Higher plasma levels of vitamin D are associated with reduced risk of incident diabetes among people at high risk for the disease, Medscape Medical News reports.
Boston - Higher plasma levels of vitamin D are associated with reduced risk of incident diabetes among people at high risk for the disease, Medscape Medical News reports.
A research team headed by Anastassios G. Pittas, M.D., of Boston’s Tufts New England Medical Center, analyzed data from the Diabetes Prevention Program, a three-group trial comparing intensive lifestyle modification or metformin with placebo for the prevention of diabetes in prediabetes patients. Mean follow-up for the 2,039-person cohort was 3.2 years. Plasma vitamin D levels were measured at yearly intervals, when subjects were assessed for incident diabetes. Only participants in the intensive lifestyle and placebo groups were considered.

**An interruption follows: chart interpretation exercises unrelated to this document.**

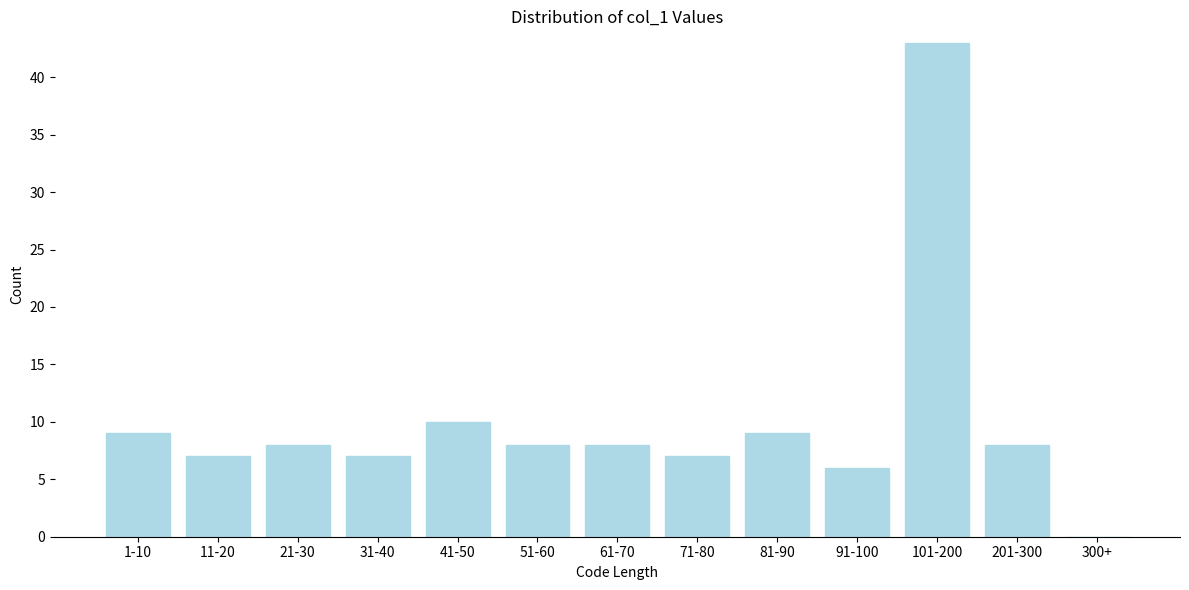

Reading left to right, list all the values displayed in this chart.

1-10=9	11-20=7	21-30=8	31-40=7	41-50=10	51-60=8	61-70=8	71-80=7	81-90=9	91-100=6	101-200=43	201-300=8	300+=0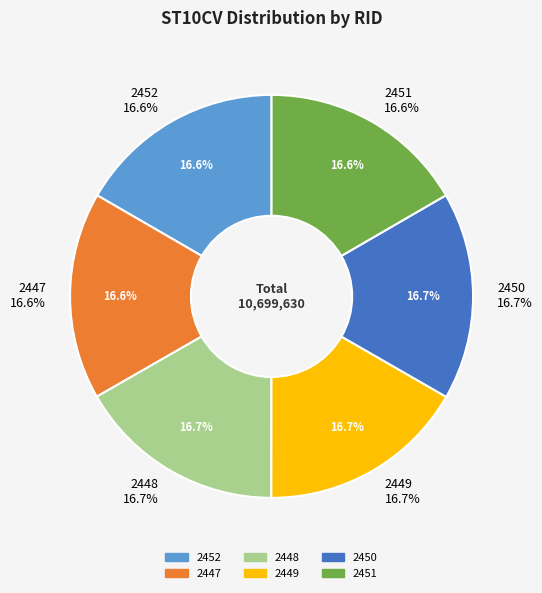

Rank the categories by value from lowest to highest.

2451, 2452, 2447, 2450, 2448, 2449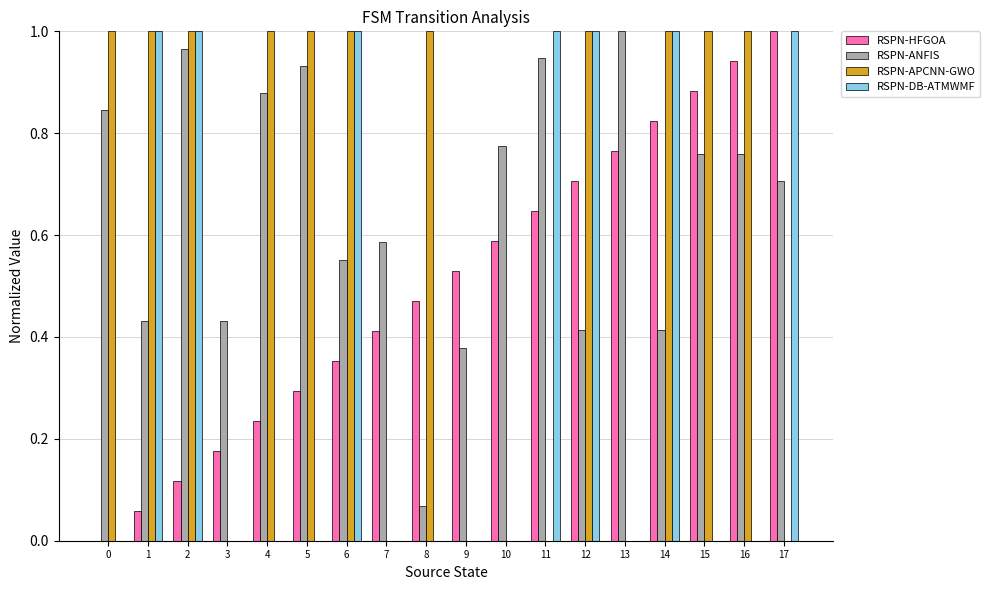

True or false: RSPN-HFGOA has a value of 1.0 at 10.

False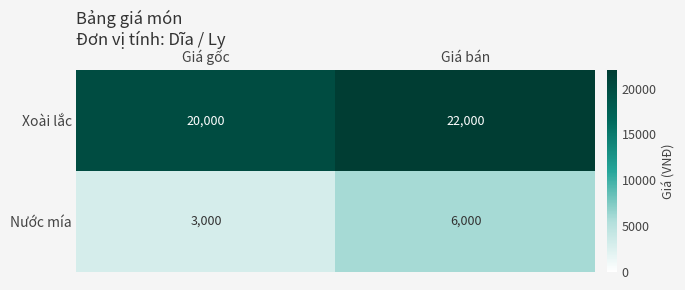

How many data points does each series have?

2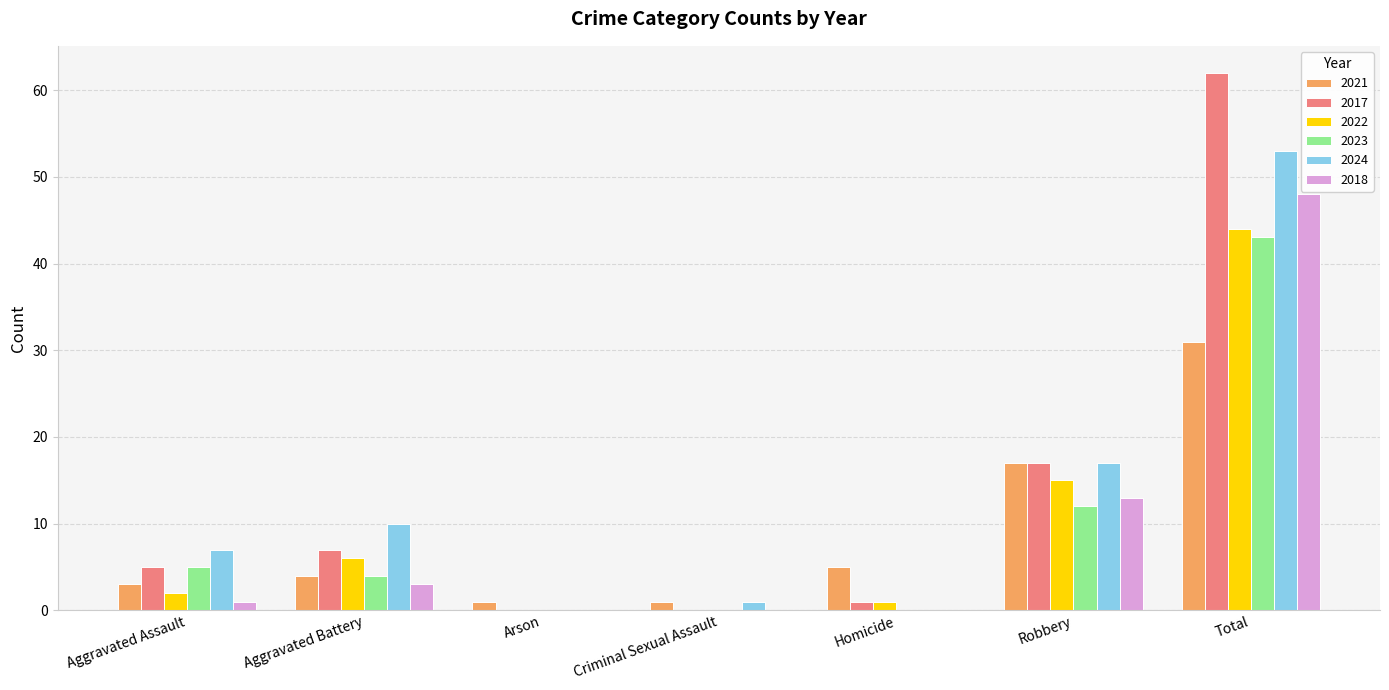

At which category is the sum across all series the highest?

Total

Investigators found that participants with the highest vitamin D levels (50 ng/mL or higher) had a significantly lower hazard ratio for incident diabetes than those with the lowest levels (below 12 ng/mL). Medscape Medical News quotes Dr. Pittas as saying, “This study offers several methodological advantages over previous studies. … Our study also includes a large, clinically relevant population at high risk for diabetes, with a substantial proportion of nonwhite participants, which improves the external validity of the results.”
Dr. Pittas adds, however, “This is an observational study and therefore confounding cannot be excluded. It would be premature to recommend vitamin D specifically for prevention of diabetes.”
Most of the evidence focused on a favorable effect in pancreatic beta cells, he said.